N. Homainejad1, S. Zlatanova1, and N. Pfeifer2 N. Homainejad et al.
  • 1University of New South Wales, Faculty of Built Environment, High St Kensington, NSW, Australia
  • 2Department of Geodesy and Geoinformation, Technische Universität Wien, Vienna, Austria

Keywords: Bushfire, Vegetation, Canopy Layers, Voxel, 3D Model, Segmentation, Classification

Abstract. Bushfires are an intrinsic part of the New South Wales’ (NSW) environment in Australia, especially in the Blue Mountains region (11400km2), that is dominated by fire prone vegetation that includes heathland. Many of the Australian native plants in this region are fire-prone and combustible, and many species even require fire to regenerate. The classification of the lateral and vertical distribution of living vegetation is necessary to manage the complexity of bushfires. Currently, interpretation of aerial and satellite images is the prevalent method for the classification of vegetation in NSW. The result does not represent important vegetation structural attributes, such as vegetation height, subcanopy height, and destiny. This paper presents an automated method for the three-dimensional modelling of heathland and important heathland parameters, such as heath shrub height and continuity, and sparse tree and mallee height and density in support of bushfire behaviour modelling.

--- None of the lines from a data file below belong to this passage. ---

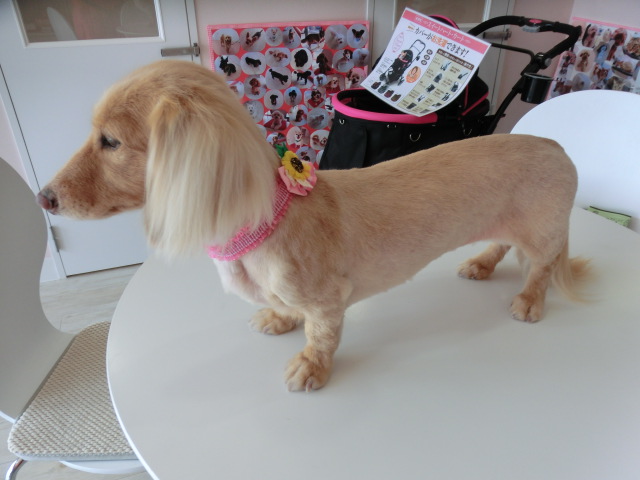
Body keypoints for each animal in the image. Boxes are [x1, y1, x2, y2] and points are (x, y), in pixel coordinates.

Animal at [37, 61, 590, 392]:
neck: (269, 222)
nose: (45, 198)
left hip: (543, 232)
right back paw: (479, 264)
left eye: (110, 141)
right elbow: (287, 310)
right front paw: (280, 318)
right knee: (501, 245)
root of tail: (558, 147)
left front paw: (310, 366)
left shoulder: (328, 300)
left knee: (540, 267)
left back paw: (528, 301)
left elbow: (321, 334)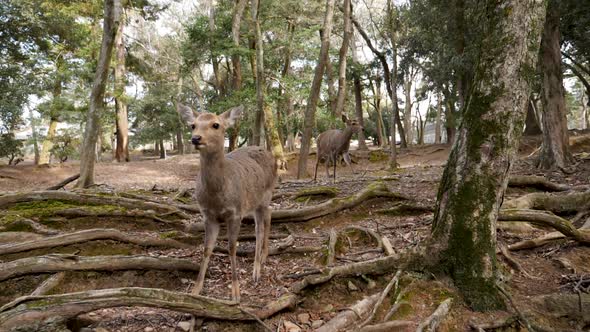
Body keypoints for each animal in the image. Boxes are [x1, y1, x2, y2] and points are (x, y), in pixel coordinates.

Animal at [177, 104, 278, 304]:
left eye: (216, 124)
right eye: (193, 125)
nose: (196, 138)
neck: (217, 196)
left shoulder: (235, 212)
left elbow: (232, 248)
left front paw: (236, 293)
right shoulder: (208, 215)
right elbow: (207, 249)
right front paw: (195, 290)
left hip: (266, 193)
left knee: (260, 228)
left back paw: (256, 271)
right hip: (256, 201)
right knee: (269, 214)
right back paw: (263, 257)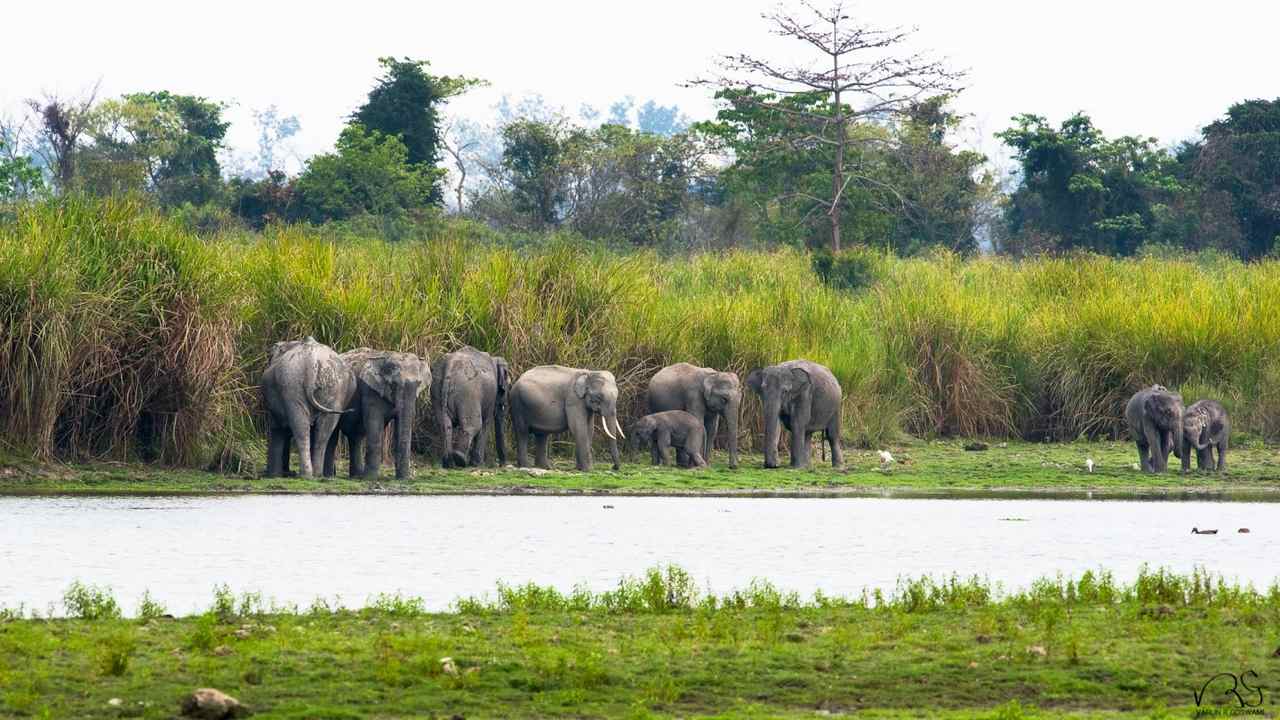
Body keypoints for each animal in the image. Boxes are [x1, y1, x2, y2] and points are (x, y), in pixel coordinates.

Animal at [261, 337, 356, 479]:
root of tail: (311, 362)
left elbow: (277, 428)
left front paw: (274, 475)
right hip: (332, 389)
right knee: (323, 430)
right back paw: (316, 474)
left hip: (291, 384)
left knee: (301, 427)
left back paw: (305, 475)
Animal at [328, 348, 431, 480]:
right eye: (394, 384)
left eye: (419, 384)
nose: (405, 479)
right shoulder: (370, 390)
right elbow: (374, 425)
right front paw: (369, 479)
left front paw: (403, 479)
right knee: (333, 437)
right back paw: (331, 476)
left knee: (355, 437)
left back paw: (356, 476)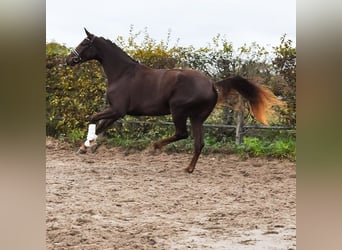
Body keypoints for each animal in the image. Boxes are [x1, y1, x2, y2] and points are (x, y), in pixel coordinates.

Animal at [65, 27, 282, 172]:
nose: (67, 60)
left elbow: (94, 118)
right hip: (197, 117)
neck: (122, 73)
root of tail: (212, 83)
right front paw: (87, 146)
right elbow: (101, 126)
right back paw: (188, 169)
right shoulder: (117, 112)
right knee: (198, 143)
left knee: (182, 134)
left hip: (178, 110)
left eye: (84, 43)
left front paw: (87, 145)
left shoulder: (118, 109)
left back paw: (154, 147)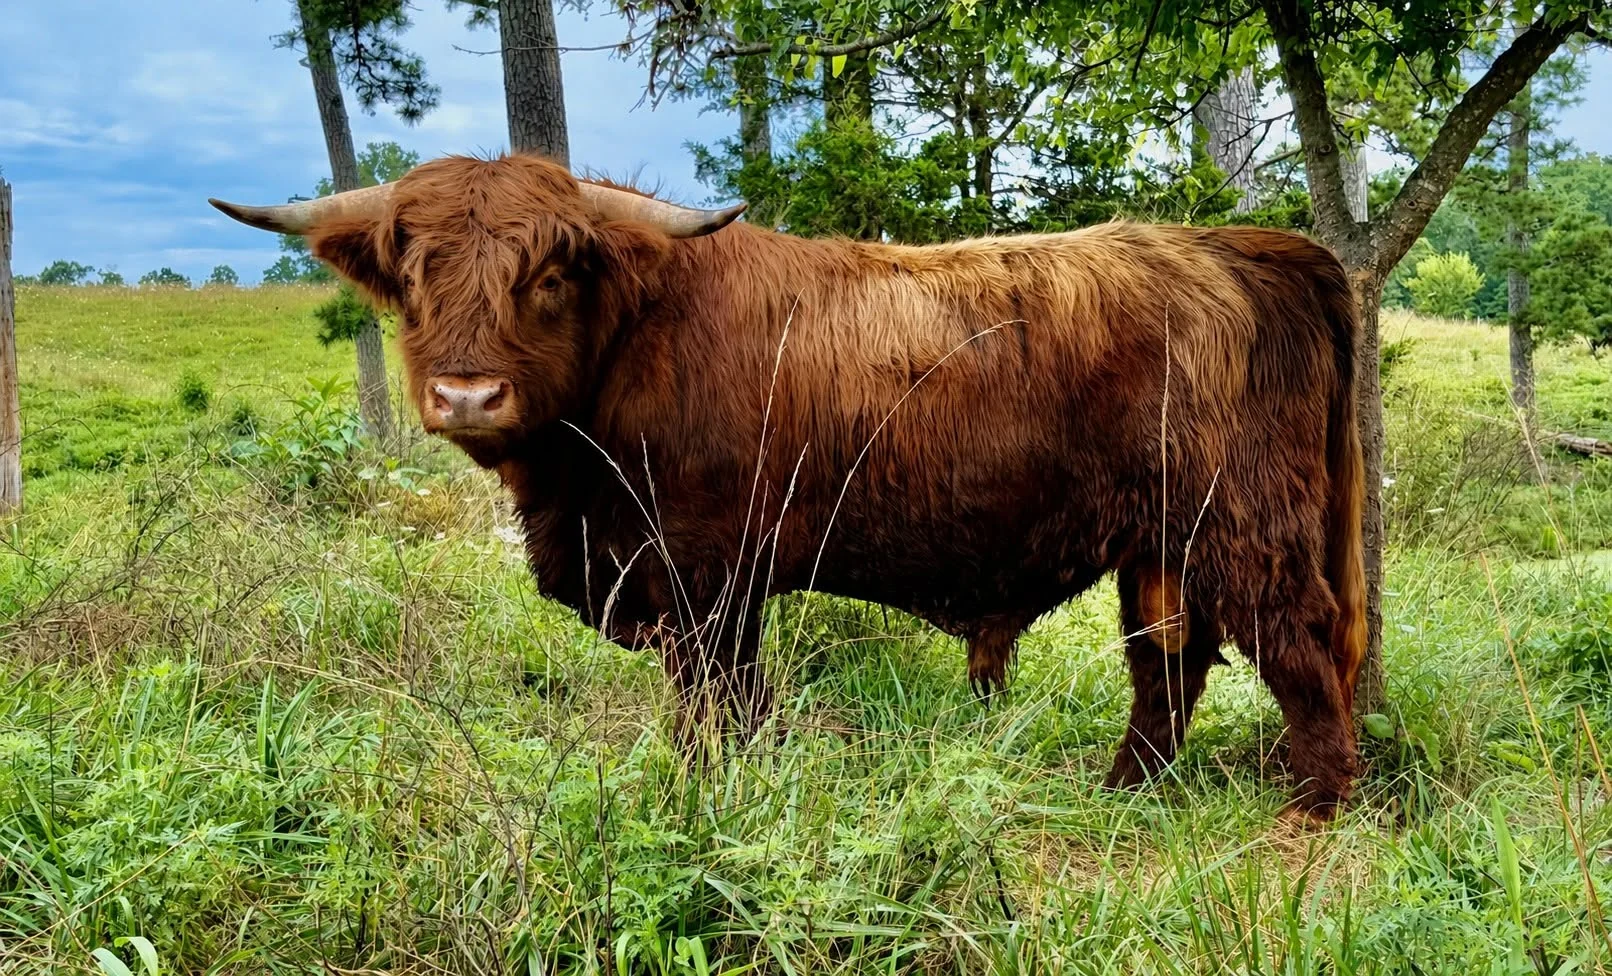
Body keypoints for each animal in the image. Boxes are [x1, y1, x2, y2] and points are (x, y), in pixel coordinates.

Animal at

For this study airborne lidar point clouds with a density of 120 points per square meter are used. For the processing and modelling the study is divided into a point cloud processing phase and a voxel-based modelling phase. The point cloud processing phase consists of the normalisation of the height and extraction of the above ground vegetation, while the voxel phase consists of seeded region growing for segmentation, and K-means clustering for the classification of the vegetation into three different canopy layers: a) heath shrubs, b) sparse trees and mallee, c) tall trees.